**Source passage**
=== Begin Enclosure ===
I’m going to posit that most readers of streets.mn are familiar with the four-lane death road and the very easy method of fixing them, the four-to-three-lane conversion or “road diet”. The road diet is one of those rare free wins in the area of public discourse, or it should be: a solution to dangerous and pedestrian-hostile streets that has limited effect on traffic throughput for all but the busiest streets, generally makes the driving experience more pleasant, and costs basically nothing at all – especially if the road is already undergoing the process of a mill-and-overlay restoration.
The recent Vision Zero Crash study conducted by Minneapolis Public Works revealed that our roads are twice as dangerous as those in New York City; that of our dangerous roads, the most menacing were the four-lane roads divided only by paint; and that the “majority of severe crashes involving pedestrians happen on roughly 5 percent of the city’s streets” – “severe crashes” being those that cause death and life-altering injury. Broadway Street in Northeast Minneapolis is one of these streets.
Concurrently, a recent community survey by area neighborhood groups found that the status quo is not working for residents, with 61% of pedestrians and 91% of cyclists feeling the street to be “unsafe”. Broadway St. NE already contains a narrow railroad bridge that doesn’t safely allow two cars to fit side-by-side, and functions as some kind of macabre car-and-cyclist-smashing machine.
Luckily, Broadway Street NE is undergoing a mill-and-overlay within the next two years. The street is controlled by Hennepin County, which adopted a Complete Streets Policy in 2009, and is located in a relatively progressive city which also has a Complete Streets Policy. At a moment in time when walking and biking are necessary to prevent “rapid, far-reaching and unprecedented changes in all aspects of society” due to climate change, the county is seizing this opportunity to make it safer.
=== End Enclosure ===
**Data entries**
=== Begin Enclosure ===
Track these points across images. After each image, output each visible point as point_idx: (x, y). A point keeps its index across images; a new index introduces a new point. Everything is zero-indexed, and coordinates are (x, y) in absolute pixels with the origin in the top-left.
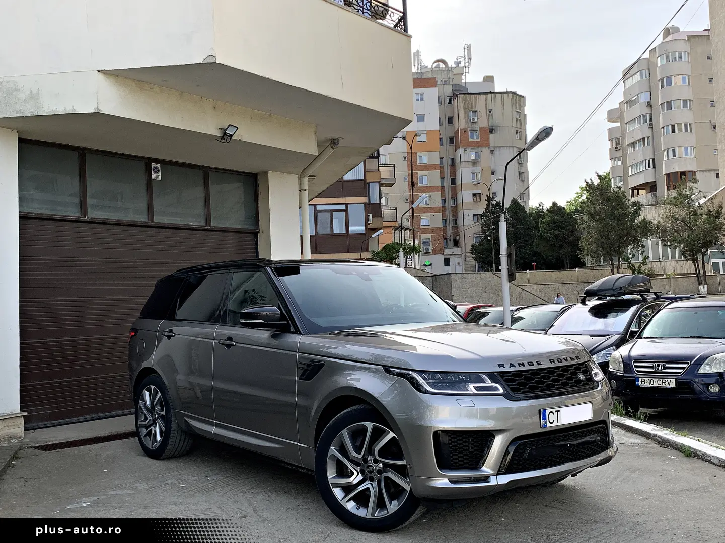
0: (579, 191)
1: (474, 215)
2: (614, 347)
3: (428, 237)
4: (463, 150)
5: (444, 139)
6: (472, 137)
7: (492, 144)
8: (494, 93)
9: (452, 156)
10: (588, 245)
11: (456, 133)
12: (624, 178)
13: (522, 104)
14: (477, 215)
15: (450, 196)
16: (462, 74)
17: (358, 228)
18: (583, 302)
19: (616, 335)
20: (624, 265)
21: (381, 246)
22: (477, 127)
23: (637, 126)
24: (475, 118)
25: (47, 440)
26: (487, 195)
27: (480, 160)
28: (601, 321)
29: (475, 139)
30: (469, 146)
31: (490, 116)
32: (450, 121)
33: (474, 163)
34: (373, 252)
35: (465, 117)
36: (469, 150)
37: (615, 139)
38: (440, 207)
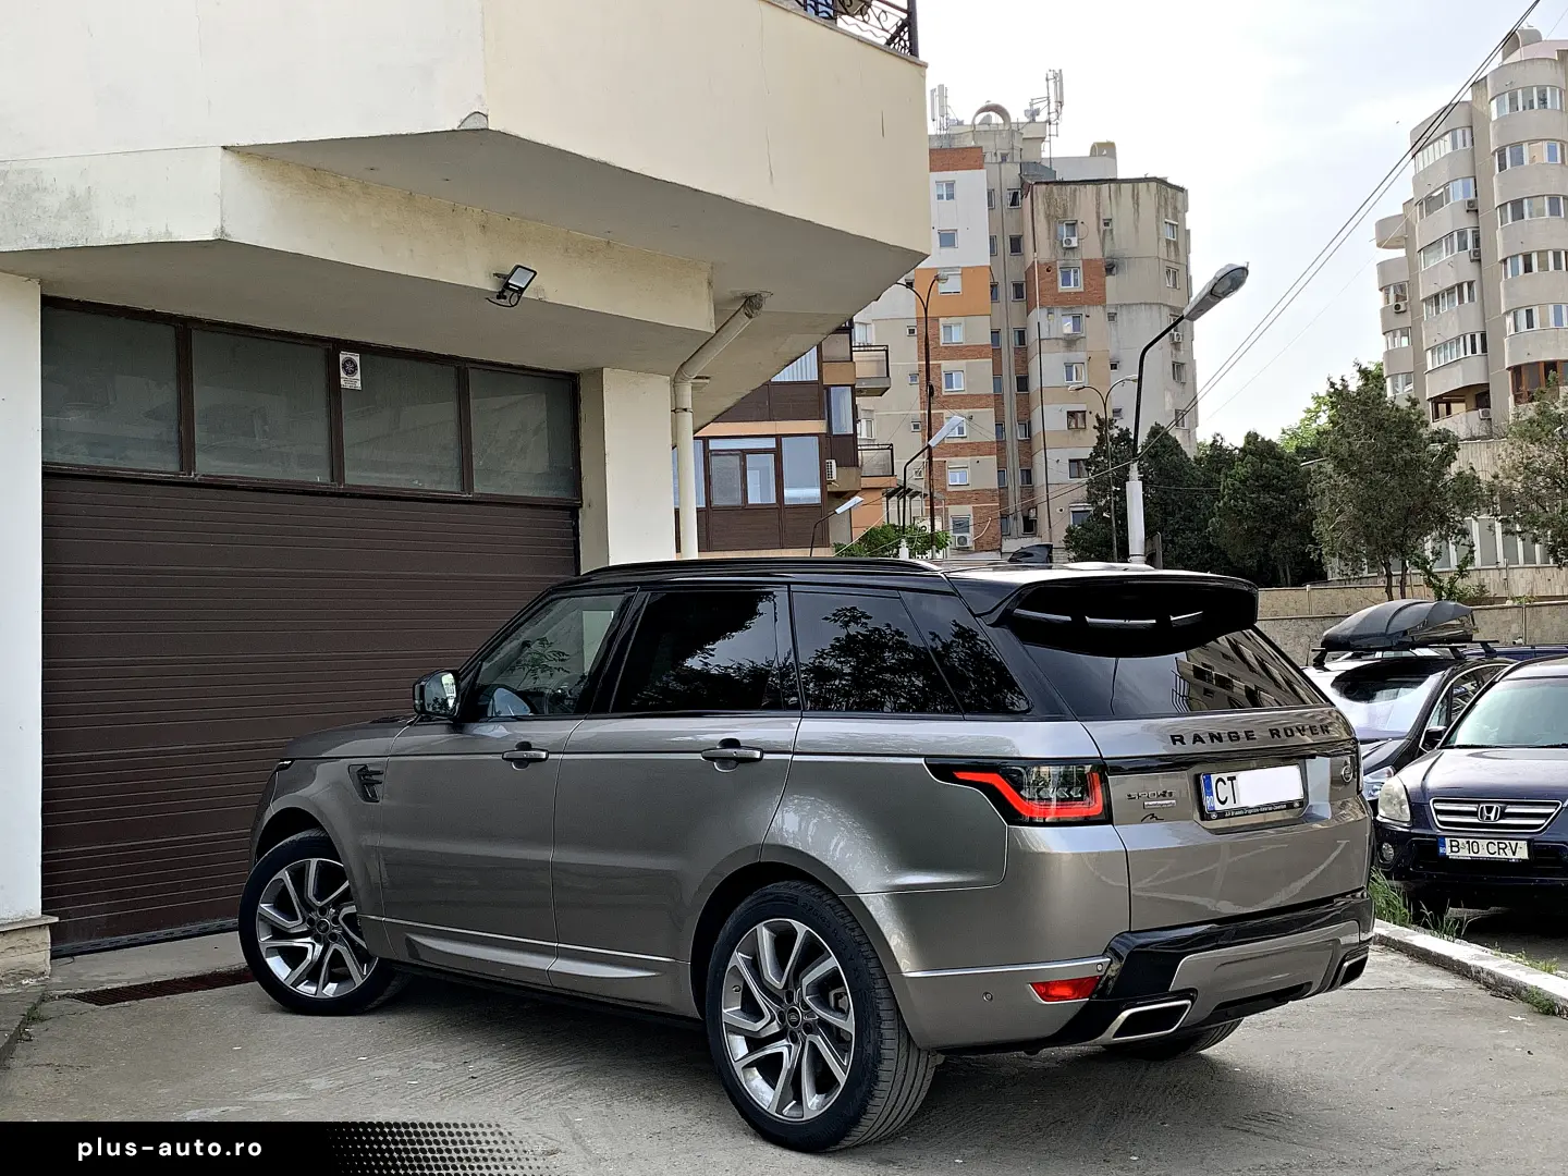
0: (1312, 406)
1: (1070, 461)
2: (1389, 768)
3: (965, 511)
4: (1045, 311)
5: (1001, 288)
6: (1066, 281)
7: (1112, 297)
8: (1115, 180)
9: (1020, 326)
10: (1334, 530)
11: (1029, 272)
12: (1416, 375)
13: (1179, 207)
14: (1077, 461)
15: (1015, 420)
16: (1043, 139)
17: (805, 492)
18: (1320, 663)
19: (1394, 739)
20: (1416, 577)
21: (858, 534)
22: (1076, 260)
23: (1445, 257)
24: (1072, 239)
25: (102, 979)
26: (1097, 416)
27: (1083, 335)
28: (1360, 708)
29: (1071, 288)
30: (1058, 303)
31: (1108, 238)
32: (1016, 245)
33: (1070, 342)
34: (838, 547)
35: (1049, 237)
36: (1058, 312)
37: (1395, 287)
38: (993, 442)
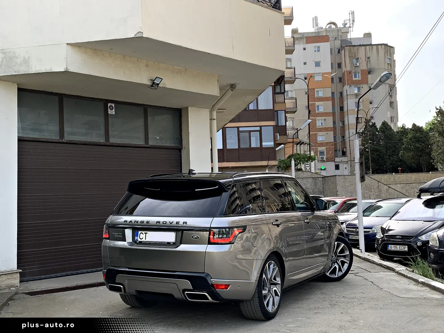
3: (323, 149)
4: (349, 86)
5: (335, 79)
6: (355, 77)
7: (369, 82)
8: (371, 45)
9: (341, 91)
10: (438, 155)
11: (344, 74)
13: (392, 53)
15: (339, 120)
16: (348, 32)
17: (268, 143)
18: (419, 197)
19: (439, 220)
21: (287, 156)
22: (359, 70)
24: (357, 63)
26: (365, 118)
27: (361, 93)
28: (431, 211)
29: (357, 79)
30: (353, 83)
31: (369, 63)
32: (339, 65)
33: (357, 96)
35: (350, 63)
36: (353, 86)
38: (332, 128)
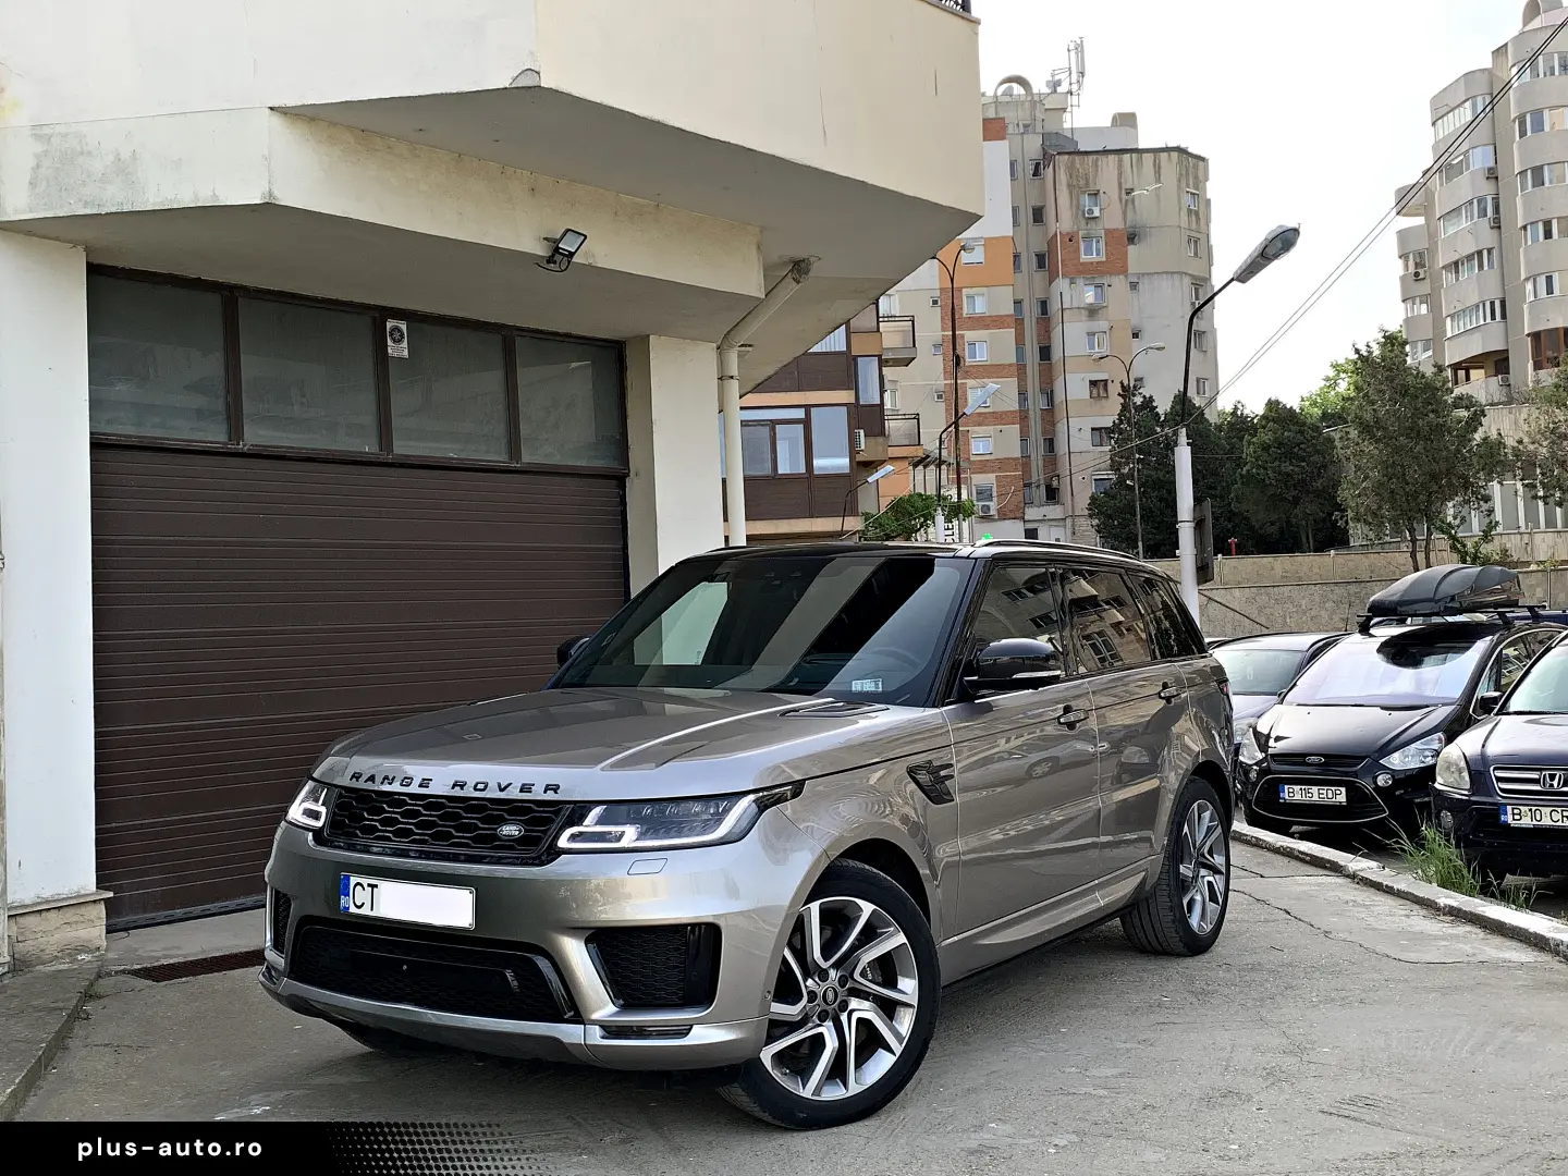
0: (1331, 373)
1: (1093, 429)
2: (1440, 734)
3: (987, 479)
4: (1067, 281)
5: (1024, 258)
6: (1088, 251)
7: (1132, 268)
8: (1136, 150)
9: (1042, 296)
10: (1359, 495)
11: (1052, 242)
12: (1436, 341)
13: (1201, 178)
14: (1099, 429)
15: (1037, 389)
16: (1064, 110)
17: (832, 462)
18: (1365, 629)
19: (1443, 705)
20: (1441, 541)
21: (885, 503)
22: (1098, 230)
23: (1464, 224)
24: (1094, 208)
25: (158, 954)
26: (1122, 383)
27: (1105, 304)
28: (1407, 674)
29: (1094, 257)
30: (1080, 272)
31: (1130, 206)
32: (1038, 215)
33: (1093, 311)
34: (867, 516)
35: (1072, 207)
36: (1080, 282)
37: (1414, 254)
38: (1015, 411)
=== End Enclosure ===
**Directions**
Summarize the passage on Broadway Street NE in two sentences. The data entries are separate material, unrelated to the passage on Broadway Street NE.

**Solution to this problem**
Converting four-lane roads to three lanes, known as a road diet, is presented as a nearly free fix for dangerous, pedestrian-hostile streets, and Broadway Street in Northeast Minneapolis is named among the few streets where most severe pedestrian crashes happen, with 61% of pedestrians and 91% of cyclists in a community survey calling it unsafe. Because the street is due for a mill-and-overlay within two years and is controlled by Hennepin County, which has a Complete Streets Policy, the county is seizing the opportunity to make it safer.